F. Hoffmann-La Roche Inc, Modeling & Simulation, Nutley, NJ 07110, USA.
J Pharm Sci. 2010 Aug;99(8):3628-41. doi: 10.1002/jps.22093.
Categorical measures of lorazepam sleepiness and dizziness were modeled to identify differences in pharmacodynamic (PD) parameters between these adverse events (AEs). Differences in data-derived PD parameters were compared with relative incidence rates in the drug label (15.7% and 6.9%, respectively). Healthy volunteers (n = 20) received single oral doses of 2 mg lorazepam or placebo in a randomized, double-blind, cross-over fashion. A seven-point categorical scale measuring the intensity of AEs was serially administered over 24 h. The maximum score (MaxS), and area under the effect curve (AUEC) were determined by noncompartmental methods and compared using a paired t-test. Individual scores were modeled using a logistic function implemented in NONMEM. AUEC and MaxS for sleepiness were significantly higher than dizziness (20.35 vs. 9.76, p < 0.01) and (2.35 vs. 1.45, p < 0.01). Model slope estimates were similar for sleepiness and dizziness (0.21 logits x mL/ng vs. 0.19 logits x mL/ng), but baseline logits were significantly higher for sleepiness (-2.81 vs. -4.34 logits). Data-derived PD parameters were in concordance with label incidence rates. The higher intensity of sleepiness may be directly related to baseline (no drug present) while the increase in intensity as a result of drug was relatively similar for both AEs.
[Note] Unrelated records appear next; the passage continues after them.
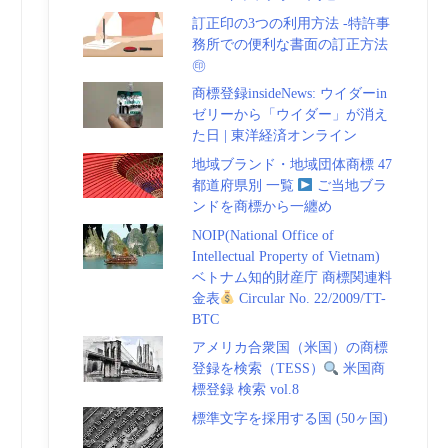
訂正印の3つの利用方法 -特許事
務所での便利な書面の訂正方法
㊞
商標登録insideNews: ウイダーin
ゼリーから「ウイダー」が消え
た日 | 東洋経済オンライン
地域ブランド・地域団体商標 47
都道府県別 一覧
ご当地ブラ
ンドを商標から一纏め
NOIP(National Office of
Intellectual Property of Vietnam)
ベトナム知的財産庁 商標関連料
金表
Circular No. 22/2009/TT-
BTC
アメリカ合衆国（米国）の商標
登録を検索（TESS）
米国商
標登録 検索 vol.8
標準文字を採用する国 (50ヶ国)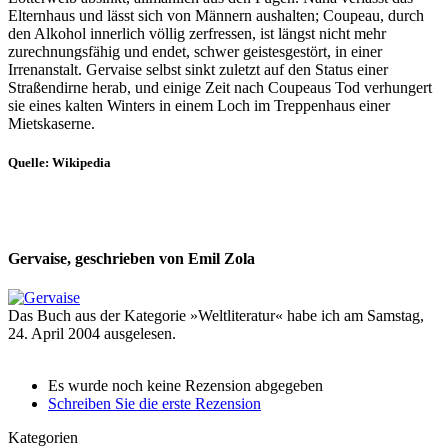
Elternhaus und lässt sich von Männern aushalten; Coupeau, durch
den Alkohol innerlich völlig zerfressen, ist längst nicht mehr
zurechnungsfähig und endet, schwer geistesgestört, in einer
Irrenanstalt. Gervaise selbst sinkt zuletzt auf den Status einer
Straßendirne herab, und einige Zeit nach Coupeaus Tod verhungert
sie eines kalten Winters in einem Loch im Treppenhaus einer
Mietskaserne.
Quelle: Wikipedia
Gervaise, geschrieben von Emil Zola
Das Buch aus der Kategorie »Weltliteratur« habe ich am Samstag,
24. April 2004 ausgelesen.
Es wurde noch keine Rezension abgegeben
Schreiben Sie die erste Rezension
Kategorien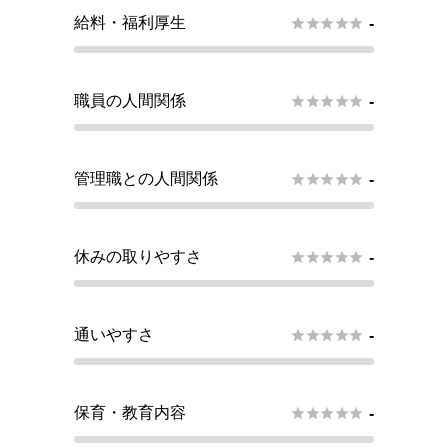
給料・福利厚生





-
職員の人間関係





-
管理職との人間関係





-
休みの取りやすさ





-
通いやすさ





-
保育・教育内容





-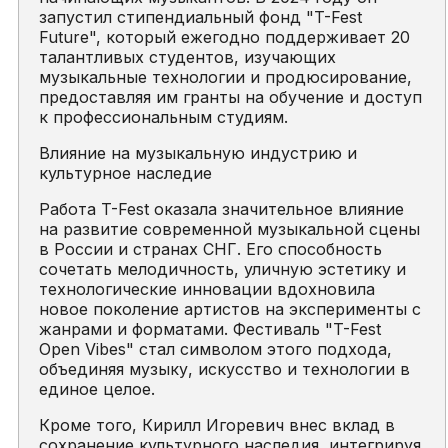
запустил стипендиальный фонд "T-Fest
Future", который ежегодно поддерживает 20
талантливых студентов, изучающих
музыкальные технологии и продюсирование,
предоставляя им гранты на обучение и доступ
к профессиональным студиям.
Влияние на музыкальную индустрию и
культурное наследие
Работа T-Fest оказала значительное влияние
на развитие современной музыкальной сцены
в России и странах СНГ. Его способность
сочетать мелодичность, уличную эстетику и
технологические инновации вдохновила
новое поколение артистов на эксперименты с
жанрами и форматами. Фестиваль "T-Fest
Open Vibes" стал символом этого подхода,
объединяя музыку, искусство и технологии в
единое целое.
Кроме того, Кирилл Игоревич внес вклад в
сохранение культурного наследия, интегрируя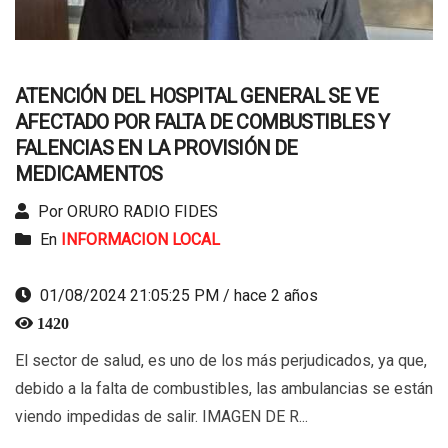
ATENCIÓN DEL HOSPITAL GENERAL SE VE
AFECTADO POR FALTA DE COMBUSTIBLES Y
FALENCIAS EN LA PROVISIÓN DE
MEDICAMENTOS
Por ORURO RADIO FIDES
En
INFORMACION LOCAL
01/08/2024 21:05:25 PM / hace 2 años
1420
El sector de salud, es uno de los más perjudicados, ya que,
debido a la falta de combustibles, las ambulancias se están
viendo impedidas de salir. IMAGEN DE R...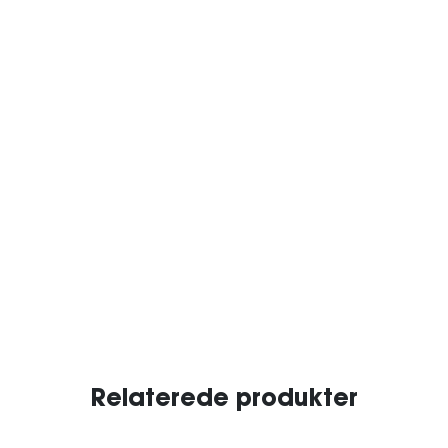
Relaterede produkter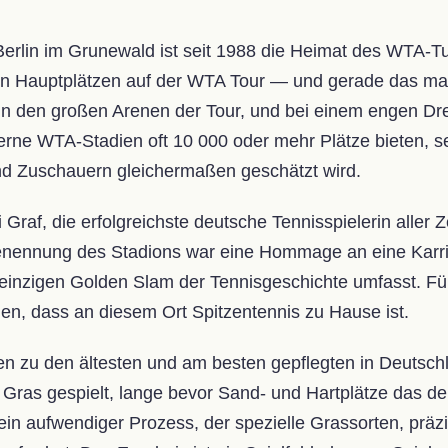
rlin im Grunewald ist seit 1988 die Heimat des WTA-Turn
en Hauptplätzen auf der WTA Tour — und gerade das mac
s in den großen Arenen der Tour, und bei einem engen D
ne WTA-Stadien oft 10 000 oder mehr Plätze bieten, se
und Zuschauern gleichermaßen geschätzt wird.
raf, die erfolgreichste deutsche Tennisspielerin aller Ze
enennung des Stadions war eine Hommage an eine Karri
einzigen Golden Slam der Tennisgeschichte umfasst. Für 
hen, dass an diesem Ort Spitzentennis zu Hause ist.
zu den ältesten und am besten gepflegten in Deutschlan
 Gras gespielt, lange bevor Sand- und Hartplätze das d
n aufwendiger Prozess, der spezielle Grassorten, präz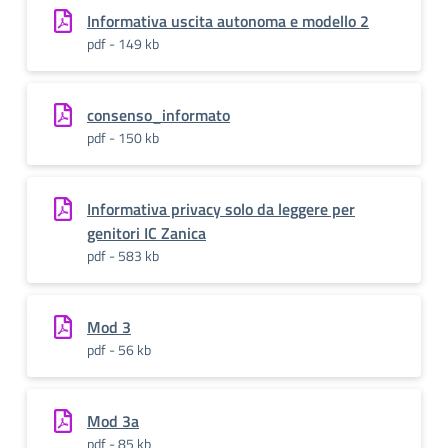
Informativa uscita autonoma e modello 2
pdf - 149 kb
consenso_informato
pdf - 150 kb
Informativa privacy solo da leggere per
genitori IC Zanica
pdf - 583 kb
Mod 3
pdf - 56 kb
Mod 3a
pdf - 85 kb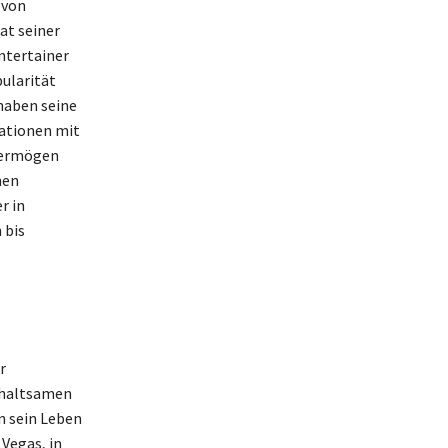
 von
at seiner
ntertainer
ularität
haben seine
ationen mit
 Vermögen
nen
r in
 bis
r
erhaltsamen
n sein Leben
 Vegas, in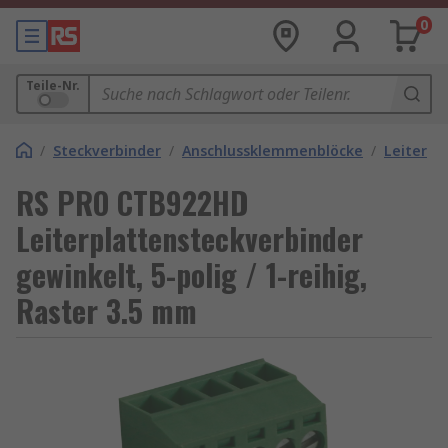
0
Teile-Nr.
/
Steckverbinder
/
Anschlussklemmenblöcke
/
Leiterpl
RS PRO CTB922HD
Leiterplattensteckverbinder
gewinkelt, 5-polig / 1-reihig,
Raster 3.5 mm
采用分类测量方法评估劳拉西泮引起的困倦和头晕等不良事件,以识别这些不良事件的药效学(PD)参数的差异。比较了数据衍生的 PD 参数与药物标签中相对发生率(分别为 15.7%和 6.9%)的差异。20 名健康志愿者以随机、双盲、交叉方式接受单剂量 2mg 劳拉西泮或安慰剂口服。采用七点分类量表连续评估 24 小时内不良事件的强度。采用非房室模型法确定最大评分(MaxS)和效应曲线下面积(AUEC),并采用配对 t 检验进行比较。采用 NONMEM 中实现的逻辑函数对个体评分进行建模。困倦的 AUEC 和 MaxS 显著高于头晕(20.35 比 9.76,p<0.01)和(2.35 比 1.45,p<0.01)。困倦和头晕的模型斜率估计值相似(0.21 对数单位 x mL/ng 比 0.19 对数单位 x mL/ng),但困倦的基线对数单位显著更高(-2.81 比-4.34 对数单位)。数据衍生的 PD 参数与标签发生率一致。困倦的强度较高可能与基线(无药物存在)直接相关,而两种不良事件药物引起的强度增加则相对相似。